Critique | Livres

Le livre de la semaine: La Facture, de Jonas Karlsson

Jonas Karlsson © DR
Eric Swennen
Eric Swennen Journaliste livres

ROMAN | A cheval entre fable contemporaine fantasmant une redistribution équitable du bonheur et gentille satire aux relents kafkaïens, La Facture évoque finalement plus The Truman Show ou même Amélie Poulain que 1984.

Le livre de la semaine: La Facture, de Jonas Karlsson
© Actes Sud

Si l’argent ne fait pas le bonheur, ce dernier pourrait bien vous coûter cher. C’est ce qu’apprend avec incrédulité et stupeur le paisible employé d’un DVD club d’art et essai suédois -la planque parfaite quand on aspire comme lui à une existence de célibataire sans attache, profitant juste d’un mode de vie nordique, connu pour être particulièrement épanouissant. Mais c’est précisément cette faculté à vivre sainement les hauts et les bas de cette existence qui va lui valoir une… « facture sur le Bonheur Vécu » de plus d’un demi-million d’euros. Une somme vivement contestée par notre homme, qui juge que sa vie, un interminable cocktail d’instants ternes menés par une absence d’ambition, ne peut en aucun cas coïncider avec un tel résultat. Renseignements pris auprès de sa conseillère assermentée Maud, il apprendra que le bonheur n’est pas la simple somme d’événements positifs tapageurs mais bien la capacité de gérer et surtout de digérer leur cruelle absence. Domaine dans lequel il excelle incontestablement par rapport à une population stressée, subissant une pression sociale franchement néfaste au développement personnel.
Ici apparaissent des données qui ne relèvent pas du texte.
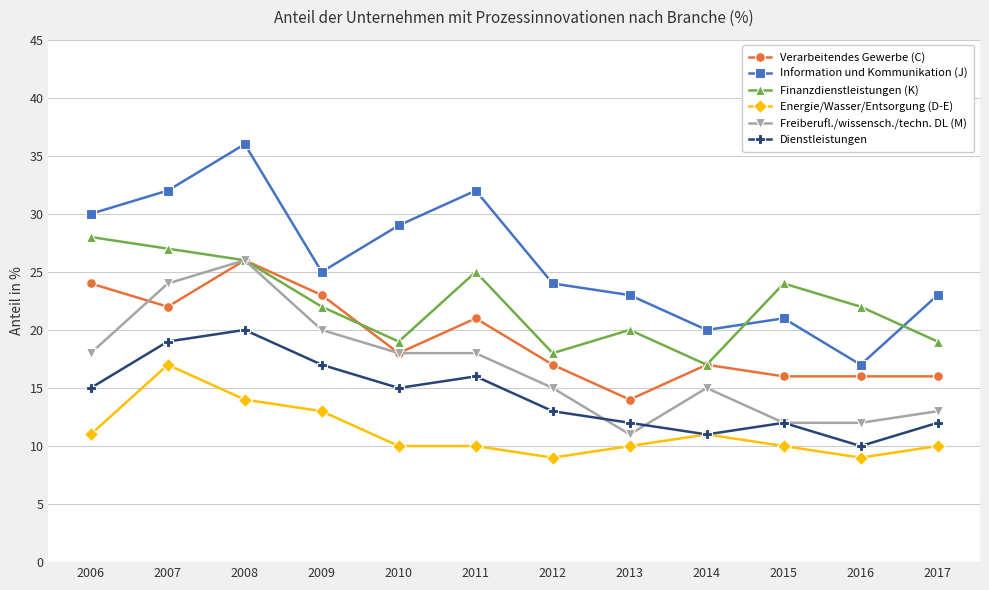

Is it true that Dienstleistungen equals 16 at 2011?

True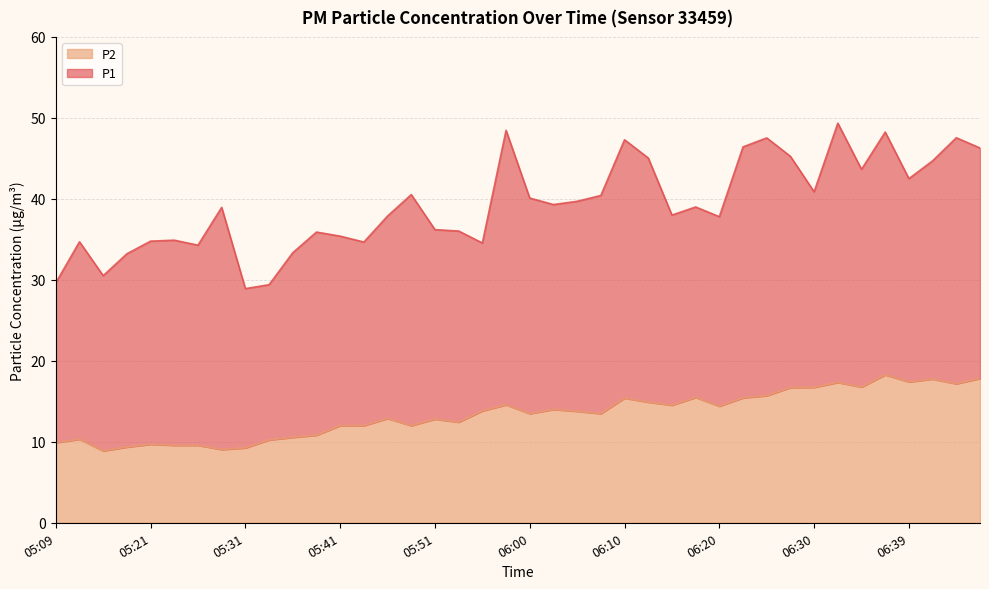

True or false: P1 and P2 cross at least once.

False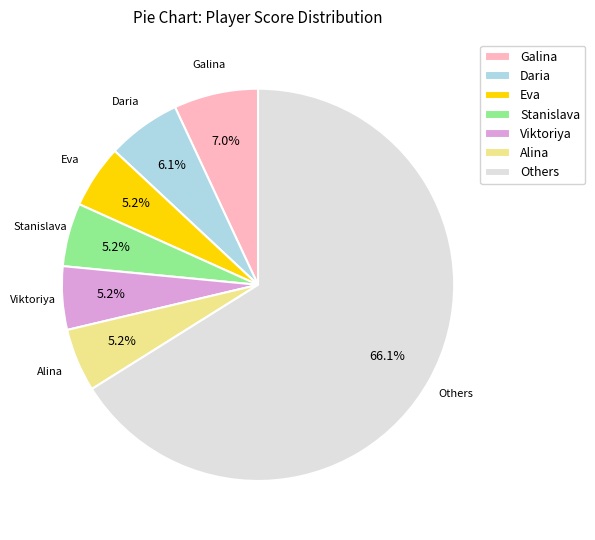

Does Others represent more than half of the total?

Yes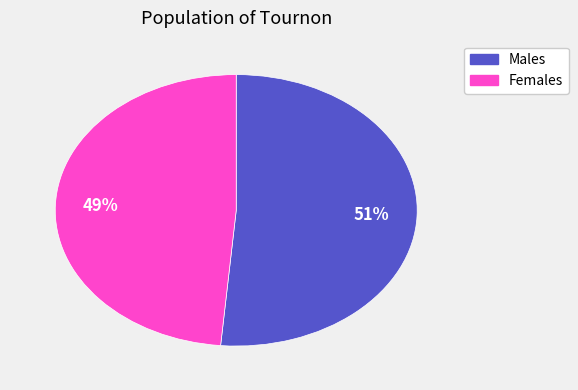

Does any single category account for the majority?

Yes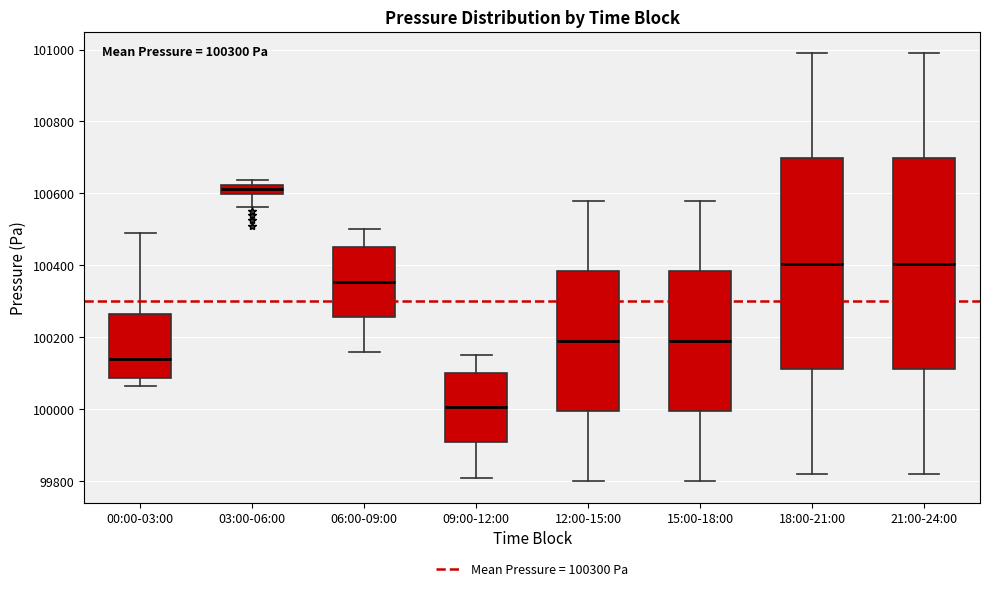

Which box has the highest median line?

03:00-06:00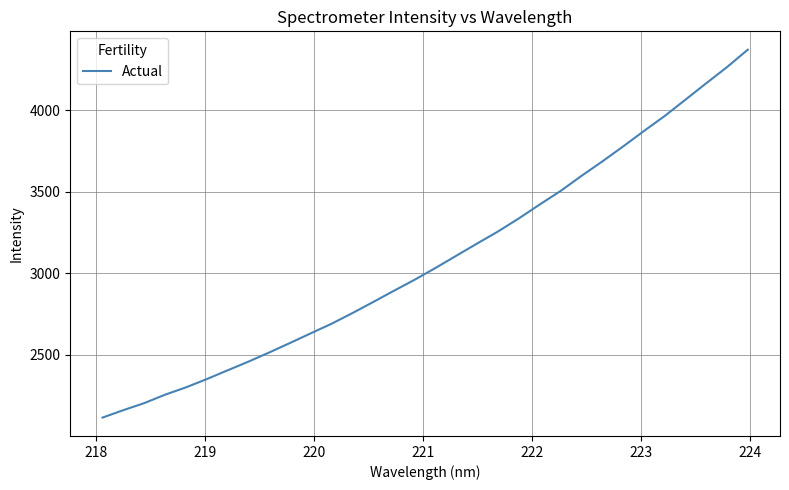

What is the greatest value displayed?

4370.3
Et noircir le tableau pour tenter d’alléger la note ne fera qu’empirer les choses: l’Etat a peut-être affaire à l’homme le plus heureux du pays, mais il n’a malheureusement pas les moyens d’en assumer les conséquences… A cheval entre fable contemporaine fantasmant une redistribution équitable du bonheur et gentille satire aux relents kafkaïens, La Facture évoque finalement plus The Truman Show ou même Amélie Poulain que 1984. A défaut d’être incisif, laissons toutefois à Jonas Karlsson -célèbre acteur suédois converti à l’écriture- une certaine aptitude à la concision dans ce qui s’avère être une lecture d’été un peu plus regardante que la moyenne.

ROMAN. DE JONAS KARLSSON, ÉDITIONS ACTES SUD, TRADUIT DU SUÉDOIS PAR REMI CASSAIGNE, 192 PAGES.